According to a recent survey conducted by World Health Organization (WHO), Delhi has the highest concentrations of particulate matter measuring less than 10 and 2.5 microns in the world. These particles can be particularly dangerous because they can lodge deeply in the lungs and cause inflammation, infection and lead to diseases including cancer. One of the major sources of these particles and other harmful fumes is vehicular emission.
Of all the commuters in Delhi (baring people who travel on foot and bicycle), 42 percent use buses, 25 percent use metro, 25 percent use private vehicles and 8 percent use auto-rickshaws. Even with higher ridership, buses contribute to just 20 percent of vehicular CO2 emissions, while private vehicles contribute to a staggering 60 percent. Also, buses constitute only 40 percent of road traffic while the rest 60 percent traffic comprises of private vehicles and auto-rickshaws. It is worth mentioning that Delhi metro has shared considerable burden on public transport, but given its restricted reach and limited capacity buses will still serve a larger proportion of population going forward. It is evident that buses can solve Delhi?s pollution and traffic problems.
Air pollution in India is responsible for 12.5 percent of death in the country.
Air pollution kills an average of 8.5 out of every 10,000 children in India before they turn five.
The risk is higher for girls as 9.6 out of 10,000 girls die before they turn five.
Delhi Pollution Problem:
To fight pollution, Delhi government recently came up with a plan to allow vehicles with either odd or even registration numbers to ply on a given day.
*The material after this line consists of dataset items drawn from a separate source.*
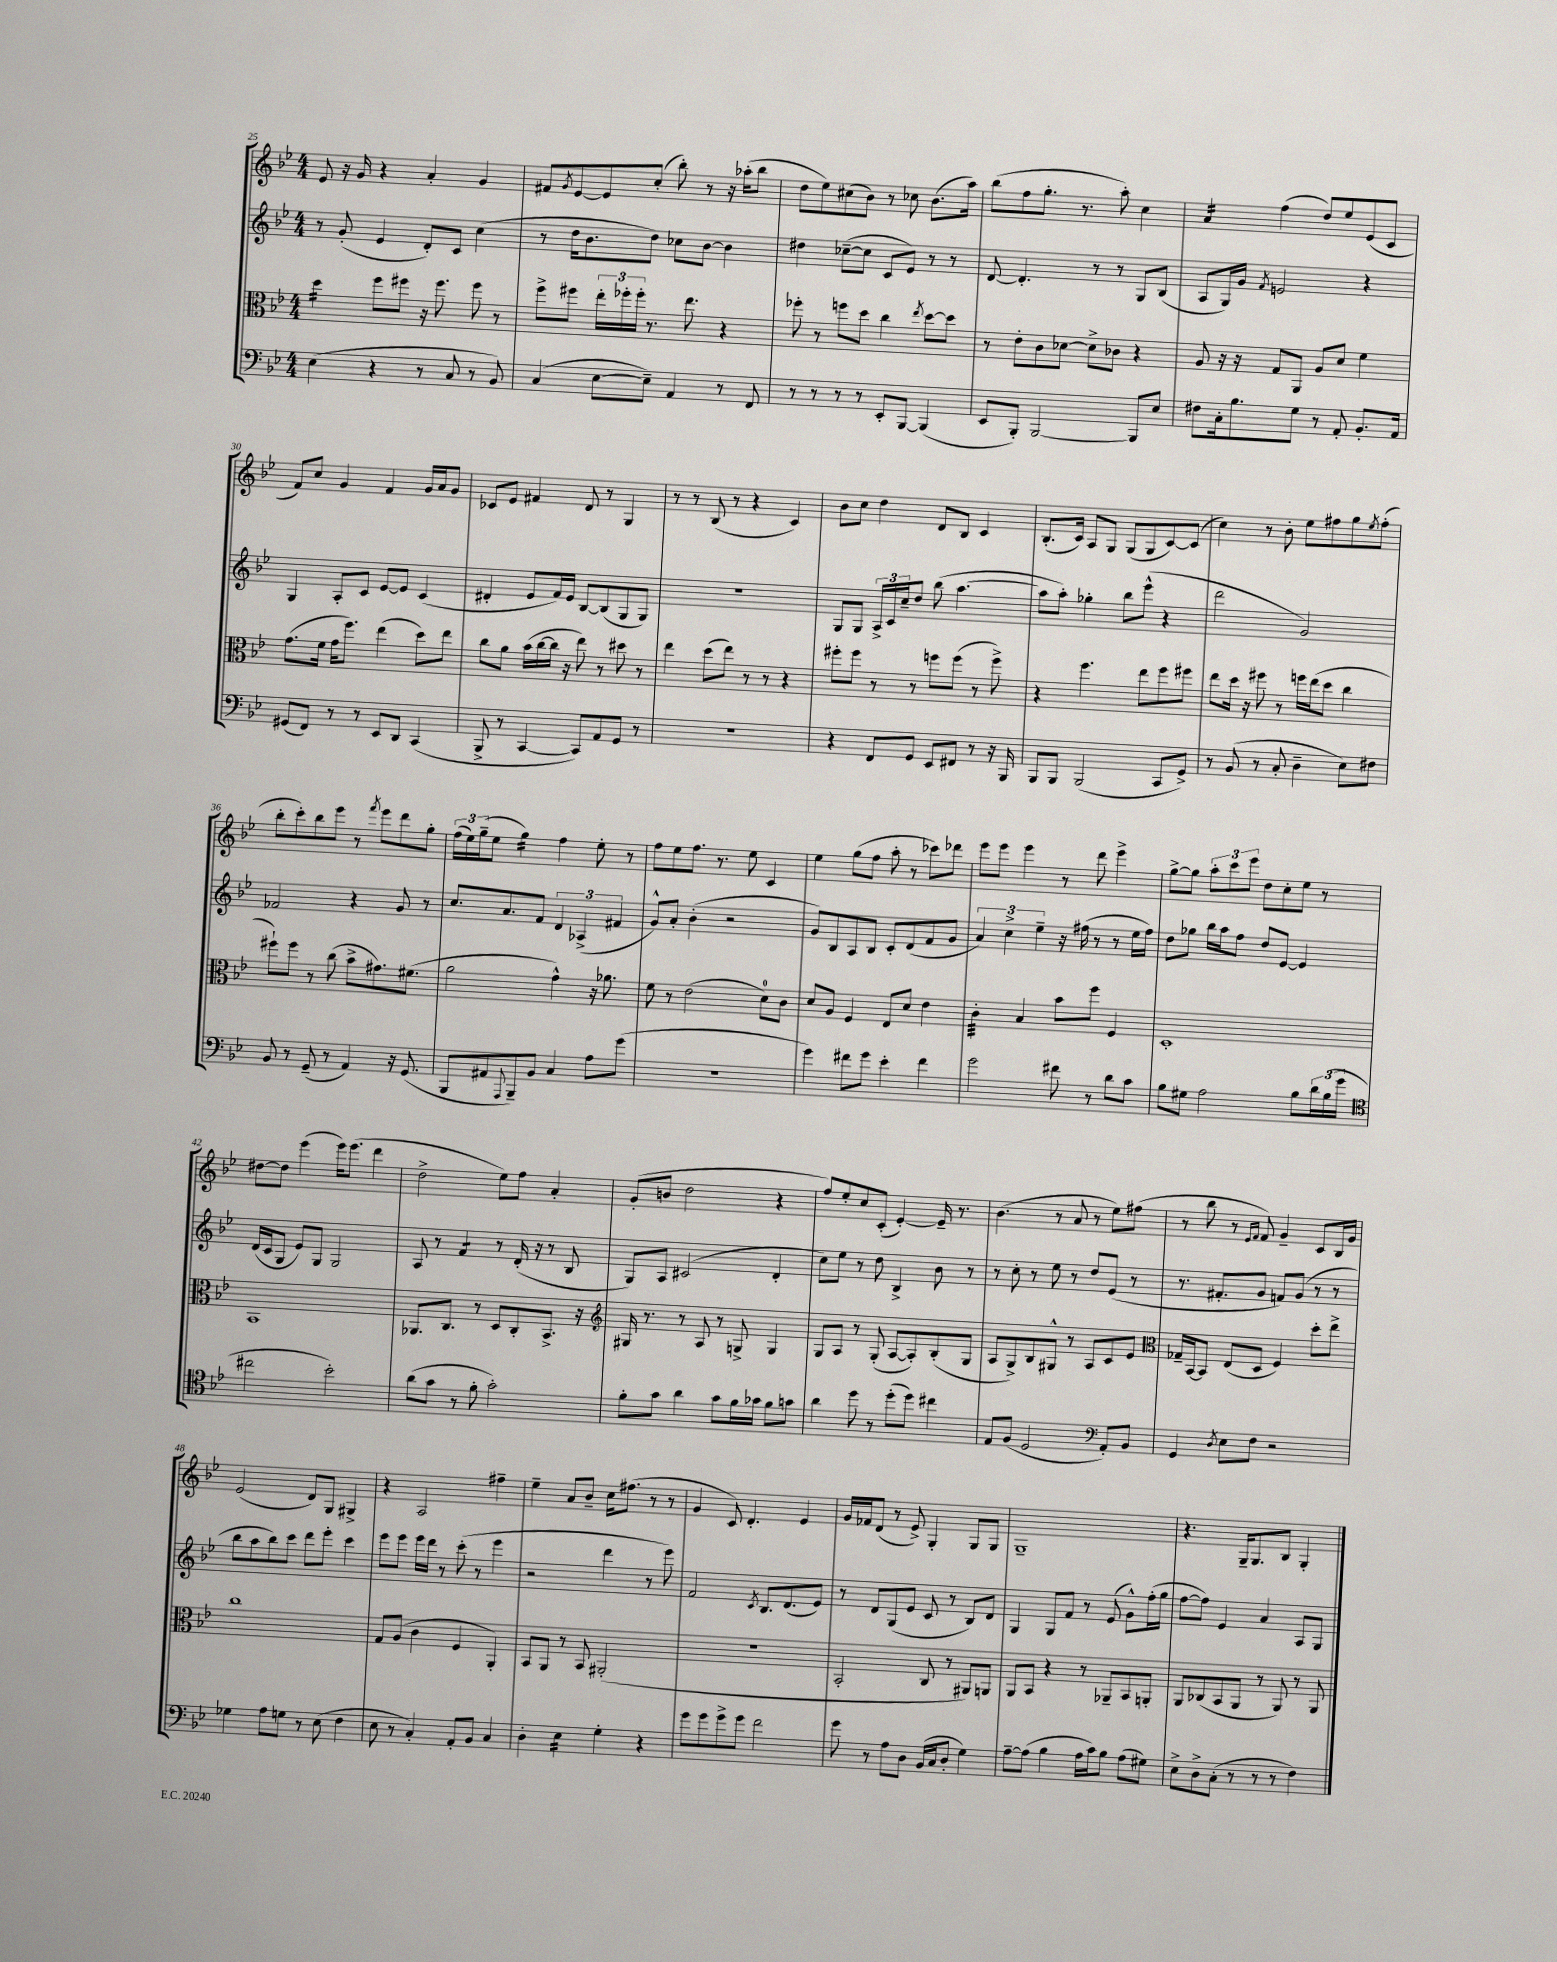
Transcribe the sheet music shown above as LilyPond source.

<<
\new StaffGroup <<
\new Staff = "s0" {
    \clef treble \key bes \major \numericTimeSignature \time 4/4
    ees'8 r16 g'16 r4 a'4-. g'4 |
    fis'8 \acciaccatura { g'8 } ees'8~ ees'8 c''8-.( bes''8-.) r8 r16 aes''16-.( bes''8 |
    d''8 ees''8) cis''8( bes'8) r8 ces''8 bes'8.( a''16) |
    bes''8( f''8 g''8.-. r8. a''8-.) c''4 |
    a'4:16 f''4( d''8) ees''8 ees'8( c'8 |
    f'8) c''8 g'4 f'4 g'16 a'16 g'8 |
    ces'8 ees'8 fis'4 d'8 r8 g4 |
    r8 r8 bes8( r8 r4 c'4) |
    bes'8 c''8 d''4 d'8 bes8 c'4 |
    bes8.-.( c'16) a8 g8 g8( g8 c'8~) c'8( |
    c''4) r8 bes'8-. ees''8 fis''8 g''8 \acciaccatura { ees''8 } fis''8-.( |
    bes''8-. c'''8-.) bes''8 ees'''8 r8 \acciaccatura { f'''8 } ees'''8 d'''8 g''8-. |
    \tuplet 3/2 { f''16( ees''16) g''16--( } ees''8 g''4:16) f''4 ees''8-. r8 |
    f''8 ees''8 f''8. r8. ees''8 c'4 |
    ees''4 g''8( f''8 a''8-. r8 ces'''8) des'''8 |
    ees'''8 ees'''8 ees'''4 r8 d'''8 ees'''4-> |
    g''8~-> g''8 \tuplet 3/2 { a''8-. c'''8 ees'''8 } d''8 c''8-. ees''8 r8 |
    dis''8~ dis''8 ees'''4( ees'''16) ees'''8.( d'''4 |
    d''2-> ees''8) f''8 a'4-. |
    g'8-.( b'8 d''2 r4 |
    f''8) ees''8-. c''8 c'8-.( ees'4~-.) ees'16-- r8. |
    bes'4.( r8 a'8 r8 ees''8) fis''8( |
    r8 bes''8 r8 \grace { ees'16 f'16 } f'8) g'4-- c'8 bes16 g'16 |
    ees'2( d'8) g8 gis4-> |
    r4 a2 fis''4-- |
    ees''4-- a'8 bes'8-- c''16 fis''8.( r8 r8 |
    g'4 c'8) d'4.-. ees'4 |
    g'16 fes'16 d'8( r8 ees'8->) g4-. g8 g8 |
    g1-- |
    r4. g16-- g8. bes8 g4-. \bar "|." |
}
\new Staff = "s1" {
    \clef treble \key bes \major \numericTimeSignature \time 4/4
    r8 g'8-.( ees'4 d'8-.) c'8 c''4( |
    r8 d''16 bes'8. d''8) ces''8 bes'8~ bes'4 |
    dis''4 ces''8~--( ces''8 c'8 ees'8) r8 r8 |
    d'8~ d'4.-. r8 r8 g8 bes8( |
    a8 g16) g'16 \acciaccatura { f'8 } e'2 r4 |
    g4 a8-. c'8 ees'8~ ees'8 c'4( |
    dis'4-. ees'8 f'16) ees'16 bes8~ bes8( g8 g8) |
    R1 |
    g8 g8 \tuplet 3/2 { a16-> c'16 c''16-- } d''8 bes''8( a''4.~ |
    a''8 a''8-.) ges''4-. bes''8 ees'''8-^( r4 |
    d'''2 g'2) |
    fes'2 r4 g'8 r8 |
    c''8. a'8. f'8 \tuplet 3/2 { d'4 aes4->( fis'4 } |
    g'8-^) a'8-. bes'4-.( r2 |
    g'8) bes8 a8 bes8 c'8-. d'8( f'8 g'8 |
    \tuplet 3/2 { a'4) c''4-> ees''4-- } r16 fis''16( r8 r8 ees''16 fis''16) |
    d''8 ges''8 bes''16 a''16 f''8 d''8 ees'8~ ees'4 |
    d'16( c'16 g8 ees'8) g8 g2 |
    a8 r8 f'4:8 r8 d'16-.( r16 r8 bes8 |
    g8) a8 cis'2( d'4-. |
    c''8) ees''8 r8 d''8 bes4-> bes'8 r8 |
    r8 c''8-. r8 ees''8 r8 d''8 ees'8( r8 |
    r8. fis'8.-. g'8 f'8) g'8( r8 r8 |
    bes''8 a''8 bes''8) c'''8 d'''8 ees'''8-. c'''4 |
    ees'''8 ees'''8 ees'''16 d'''16 r8 c'''8-.( r8 ees'''4 |
    r2 d'''4 r8 ees'''8) |
    f'2 \acciaccatura { c'8 } bes8. d'8.( ees'8) |
    r8 d'8 g8( ees'8 c'8 r8 bes8) d'8 |
    g4 g8 f'8 r8 ees'8( g'8-^) f''16-.( g''16 |
    f''8~ f''8) ees'4 a'4 a8 g8 \bar "|." |
}
\new Staff = "s2" {
    \clef alto \key bes \major \numericTimeSignature \time 4/4
    d''4:16 f''8 fis''8 r16 fis''8. fis''8 r8 |
    f''8-> fis''8 \tuplet 3/2 { ees''16-. fes''16-. fes''16-. } r8. ees''8. r4 |
    fes''8-. r8 f''8 d''8 c''4 \acciaccatura { ees''8 } d''8~ d''8 |
    r8 ees'8-. c'8 des'8~ des'8-> ces'8 r4 |
    a8 r16 r16 g8 a,8 a8 d'8 f'4 |
    g'8.( f'16 g'16 f''8.) ees''4( d''8) ees''8 |
    c''8 a'8 bes'16( c''16~ c''16 r16 ees''8) r8 dis''8 r8 |
    ees''4 d''8( ees''8) r8 r8 r4 |
    fis''8-. fis''8 r8 r8 f''8 f''8( r8 f''8->) |
    r4 f''4. ees''8 f''8 fis''8 |
    ees''8 d''16 r16 fis''8 r8 f''16 ees''16( d''8 c''4 |
    fis''8-!) fis''8 r8 c''8( bes'8-> gis'8.) fis'8.( |
    a'2 g'4-^) r16 aes'8. |
    f'8 r8 ees'2( d'8-0) c'8 |
    d'8 a8 f4 ees8 d'8 ees'4 |
    c'4:32-. bes4 bes'8 f''8 f4 |
    d1-. |
    bes,1 |
    aes,8. c8. r8 d8 c8-. bes,8.-> r16 |
    \clef treble gis16 r8. r8 a8 r8 g8-> g4 |
    g8 a8 r8 g8-.( a8~ a8-.) bes8-.( g8 |
    a8 g8->) bes8 gis8-^ r8 a8 c'8 ees'8 |
    \clef alto ges16-- bes,16~ bes,8 ees8( d8 f4) d''8-. ees''8-> |
    c''1 |
    g8 a8( c'4 f4 a,4-.) |
    bes,8 a,8 r8 bes,8 ais,2-.( |
    R1 |
    bes,2-. c8 r8 ais,8) a,8 |
    a,8 bes,8 r4 r8 aes,8-- bes,8 a,8-. |
    a,8 ces8( bes,8 a,8 r8 a,8) r8 a,8 \bar "|." |
}
\new Staff = "s3" {
    \clef bass \key bes \major \numericTimeSignature \time 4/4
    ees4( r4 r8 c8 r8 bes,8) |
    c4( ees8~ ees8--) a,4 r8 f,8 |
    r8 r8 r8 r8 ees,8-. bes,,8~ bes,,4( |
    ees,8 bes,,8-.) bes,,2~ bes,,8 ees8 |
    fis8 c16-. bes8. g8 r8 a,8-. bes,8.-. a,16 |
    gis,8( f,8) r8 r8 ees,8 d,8 c,4( |
    bes,,8-> r8 c,4~ c,8) a,8 g,8 r8 |
    r1 |
    r4 f,8 g,8 ees,8 fis,8 r8 r16 bes,,16 |
    bes,,8 bes,,8 bes,,2( c,8 g,8->) |
    r8 bes,8( r8 c8-. d4-- ees8) fis8 |
    bes,8 r8 g,8--( r8 a,4) r16 g,8.( |
    bes,,8 ais,8 \appoggiatura { a,,8 } bes,,8--) bes,8 c4 a8 g'8( |
    R1 |
    g'4) fis'8 g'8 ees'4-. fis'4 |
    g'2 fis'8 r8 d'8 c'8 |
    bes8 gis8 a2 bes8 \tuplet 3/2 { d'16 bes16( g'16 } |
    \clef tenor cis''2 bes'2-.) |
    a'8( g'8 r8 f'8-. g'2-.) |
    f'8-. g'8 a'4 g'8 f'16 ges'16 f'8 g'8 |
    a'4 d''8 r8 d''8-.( d''8) cis''4 |
    ees8 f8( d2 \clef bass a,8-.) bes,8 |
    g,4 \acciaccatura { d8 } ees8 f8 r2 |
    ges4 a8 g8 r8 ees8( f4 |
    ees8 r8 c4-.) a,8-. bes,8 c4 |
    d4-. ees4:16 g4-. r4 |
    g'8 g'8 g'8-> g'8 f'2 |
    g'8 r8 a8 d8 bes,16( c16 d8-. g4) |
    a8~-- a8( bes4 a16 c'16) bes8 a8( gis8) |
    ees8-> d8-> c8-.( r8 r8 r8 f4) \bar "|." |
}
>>
>>
\layout { \context { \Score currentBarNumber = #25 } }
This is expected to push more people towards using buses. However, Delhi does not have enough buses to cater to this increased demand. Buses constitute less than one percent of all registered vehicles in Delhi, while 31 percent are cars and jeeps, and a whopping 64 percent are motorcycles and scooters. The number of buses has decreased from 61,000 in 2010-11 to 32,500 in 2014-15 bringing down the ratio of buses for every one lakh resident in Delhi to just 25 today. For a quick comparison, China has 670 buses per lakh resident.